======== Extrait à lire

D'un coût estimé de 1,3 milliard d'euros, ce projet d'envergure porté par l'AP-HP (Assistance publique – Hôpitaux de Paris) et l'Université Paris Cité doit remplacer les actuels hôpitaux Bichat à Paris et Beaujon à Clichy (Hauts-de-Seine). Couvrant le nord de Paris, une partie des Hauts-de-Seine et de la Seine-Saint-Denis, il abritera également des activités d'enseignement et de recherche.
Mais dans ses conclusions lues à l'audience, le rapporteur public a constaté une « baisse de l'offre de soins » en termes de lits par rapport aux capacités conjuguées actuelles de Bichat et Beaujon (1 271 lits à fin 2021). « Le décalage avec les besoins prévisibles est d'une gravité telle qu'il nécessite l'annulation de la DUP », a-t-il estimé.
Recours de riverains et de syndicats
La justice administrative est saisie d'un recours de riverains et syndicats de soignants (le syndicat SUD Santé Solidaires, les collectifs Inter-Hôpitaux et Inter-Urgences) qui estiment que l'hôpital Grand Paris-Nord est sous-dimensionné par rapport aux besoins de santé de la zone qu'il couvrira, appelée à connaître une croissance démographique. « Comment considérer d’utilité publique un projet qui conduira à la disparition de centaines de lits par rapport à l’offre actuelle ? », s'était insurgé, en mai 2022 au moment du dépôt du recours, le Dr Olivier Milleron, cardiologue à Bichat et membre du collectif Inter-Hôpitaux (CIH).

================

▶ Exercice écrit A: Restituez à l'identique l'extrait consacré au projet d'hôpital Grand Paris-Nord.

======== Listing affiché

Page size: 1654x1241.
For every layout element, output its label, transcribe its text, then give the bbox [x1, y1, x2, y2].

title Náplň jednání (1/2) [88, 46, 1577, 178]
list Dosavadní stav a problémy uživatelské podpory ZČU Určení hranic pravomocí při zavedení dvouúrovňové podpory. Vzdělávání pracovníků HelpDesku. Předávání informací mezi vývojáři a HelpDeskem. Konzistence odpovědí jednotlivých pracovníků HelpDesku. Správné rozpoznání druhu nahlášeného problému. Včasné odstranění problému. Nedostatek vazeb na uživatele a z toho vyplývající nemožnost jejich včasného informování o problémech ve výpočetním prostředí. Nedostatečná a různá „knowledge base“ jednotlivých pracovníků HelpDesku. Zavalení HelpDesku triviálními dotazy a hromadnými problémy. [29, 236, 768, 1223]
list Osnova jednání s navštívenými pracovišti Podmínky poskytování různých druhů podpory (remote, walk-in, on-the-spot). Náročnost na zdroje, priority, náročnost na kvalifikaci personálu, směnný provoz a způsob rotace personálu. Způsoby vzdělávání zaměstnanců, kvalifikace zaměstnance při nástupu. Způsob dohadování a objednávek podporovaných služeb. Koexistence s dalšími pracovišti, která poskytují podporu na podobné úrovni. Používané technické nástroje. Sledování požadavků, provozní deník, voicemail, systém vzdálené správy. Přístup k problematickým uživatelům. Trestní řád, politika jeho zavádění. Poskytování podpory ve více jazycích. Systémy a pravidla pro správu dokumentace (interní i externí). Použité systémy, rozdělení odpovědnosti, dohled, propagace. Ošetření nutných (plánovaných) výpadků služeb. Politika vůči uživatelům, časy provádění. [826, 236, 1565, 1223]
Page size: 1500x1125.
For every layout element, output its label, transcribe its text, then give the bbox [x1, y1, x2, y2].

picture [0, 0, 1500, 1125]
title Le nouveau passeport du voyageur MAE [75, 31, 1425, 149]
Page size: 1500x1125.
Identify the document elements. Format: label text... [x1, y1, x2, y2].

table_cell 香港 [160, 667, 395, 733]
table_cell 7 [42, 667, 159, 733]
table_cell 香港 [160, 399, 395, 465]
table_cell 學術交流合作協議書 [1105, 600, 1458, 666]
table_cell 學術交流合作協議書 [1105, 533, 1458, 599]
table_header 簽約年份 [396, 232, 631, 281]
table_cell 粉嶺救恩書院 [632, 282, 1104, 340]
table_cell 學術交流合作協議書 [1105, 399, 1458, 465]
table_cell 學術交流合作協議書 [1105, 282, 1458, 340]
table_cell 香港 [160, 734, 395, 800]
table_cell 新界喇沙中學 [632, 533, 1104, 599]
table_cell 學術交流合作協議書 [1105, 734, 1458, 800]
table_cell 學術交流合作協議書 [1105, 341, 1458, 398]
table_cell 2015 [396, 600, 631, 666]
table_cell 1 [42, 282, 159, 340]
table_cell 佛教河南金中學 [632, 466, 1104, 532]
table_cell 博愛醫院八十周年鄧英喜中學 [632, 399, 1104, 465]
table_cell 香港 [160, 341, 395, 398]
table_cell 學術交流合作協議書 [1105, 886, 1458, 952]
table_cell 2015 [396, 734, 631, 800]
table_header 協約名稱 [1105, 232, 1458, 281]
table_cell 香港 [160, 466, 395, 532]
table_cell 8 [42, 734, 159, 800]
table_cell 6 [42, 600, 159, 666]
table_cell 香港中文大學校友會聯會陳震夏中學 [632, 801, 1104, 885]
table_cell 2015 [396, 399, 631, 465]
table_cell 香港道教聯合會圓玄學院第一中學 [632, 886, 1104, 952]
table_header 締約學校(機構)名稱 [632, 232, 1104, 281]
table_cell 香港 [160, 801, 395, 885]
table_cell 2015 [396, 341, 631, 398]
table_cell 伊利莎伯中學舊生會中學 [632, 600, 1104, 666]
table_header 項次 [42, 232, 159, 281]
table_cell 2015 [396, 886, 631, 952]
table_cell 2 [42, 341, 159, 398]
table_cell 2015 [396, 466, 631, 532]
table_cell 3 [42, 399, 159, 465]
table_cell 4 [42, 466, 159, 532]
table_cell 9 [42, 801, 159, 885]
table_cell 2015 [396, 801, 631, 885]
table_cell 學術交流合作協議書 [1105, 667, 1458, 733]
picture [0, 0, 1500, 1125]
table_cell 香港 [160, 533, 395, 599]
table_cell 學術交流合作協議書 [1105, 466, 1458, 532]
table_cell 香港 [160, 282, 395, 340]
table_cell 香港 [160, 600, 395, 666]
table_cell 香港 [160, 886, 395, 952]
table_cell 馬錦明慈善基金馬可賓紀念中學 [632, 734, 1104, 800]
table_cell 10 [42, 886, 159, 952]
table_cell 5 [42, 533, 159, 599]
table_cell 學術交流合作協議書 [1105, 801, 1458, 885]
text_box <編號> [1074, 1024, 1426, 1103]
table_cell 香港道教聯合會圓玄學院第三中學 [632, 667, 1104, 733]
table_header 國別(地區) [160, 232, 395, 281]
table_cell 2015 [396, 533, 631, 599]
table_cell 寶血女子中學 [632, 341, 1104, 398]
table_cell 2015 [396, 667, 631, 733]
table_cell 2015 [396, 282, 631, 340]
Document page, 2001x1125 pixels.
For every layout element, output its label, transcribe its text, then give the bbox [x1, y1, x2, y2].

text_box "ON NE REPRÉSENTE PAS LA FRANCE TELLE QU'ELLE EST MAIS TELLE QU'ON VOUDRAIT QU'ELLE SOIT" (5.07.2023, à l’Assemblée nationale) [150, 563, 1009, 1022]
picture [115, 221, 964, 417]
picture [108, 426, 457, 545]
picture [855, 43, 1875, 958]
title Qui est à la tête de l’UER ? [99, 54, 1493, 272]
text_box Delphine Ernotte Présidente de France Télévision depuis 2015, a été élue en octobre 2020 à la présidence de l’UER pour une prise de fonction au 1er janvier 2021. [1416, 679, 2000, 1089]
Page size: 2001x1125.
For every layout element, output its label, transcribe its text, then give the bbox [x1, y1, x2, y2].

================

▶ Exercice écrit B: Dans le listing, retapez sans aucune modification les lignes qui commencent à celle contenant « 563, 1009, 1022] » et arrêtez-vous après celle contenant « title Qui est ».

▶ Réponse correcte A:
D'un coût estimé de 1,3 milliard d'euros, ce projet d'envergure porté par l'AP-HP (Assistance publique – Hôpitaux de Paris) et l'Université Paris Cité doit remplacer les actuels hôpitaux Bichat à Paris et Beaujon à Clichy (Hauts-de-Seine). Couvrant le nord de Paris, une partie des Hauts-de-Seine et de la Seine-Saint-Denis, il abritera également des activités d'enseignement et de recherche.
Mais dans ses conclusions lues à l'audience, le rapporteur public a constaté une « baisse de l'offre de soins » en termes de lits par rapport aux capacités conjuguées actuelles de Bichat et Beaujon (1 271 lits à fin 2021). « Le décalage avec les besoins prévisibles est d'une gravité telle qu'il nécessite l'annulation de la DUP », a-t-il estimé.
Recours de riverains et de syndicats
La justice administrative est saisie d'un recours de riverains et syndicats de soignants (le syndicat SUD Santé Solidaires, les collectifs Inter-Hôpitaux et Inter-Urgences) qui estiment que l'hôpital Grand Paris-Nord est sous-dimensionné par rapport aux besoins de santé de la zone qu'il couvrira, appelée à connaître une croissance démographique. « Comment considérer d’utilité publique un projet qui conduira à la disparition de centaines de lits par rapport à l’offre actuelle ? », s'était insurgé, en mai 2022 au moment du dépôt du recours, le Dr Olivier Milleron, cardiologue à Bichat et membre du collectif Inter-Hôpitaux (CIH).

▶ Réponse correcte B:
text_box "ON NE REPRÉSENTE PAS LA FRANCE TELLE QU'ELLE EST MAIS TELLE QU'ON VOUDRAIT QU'ELLE SOIT" (5.07.2023, à l’Assemblée nationale) [150, 563, 1009, 1022]
picture [115, 221, 964, 417]
picture [108, 426, 457, 545]
picture [855, 43, 1875, 958]
title Qui est à la tête de l’UER ? [99, 54, 1493, 272]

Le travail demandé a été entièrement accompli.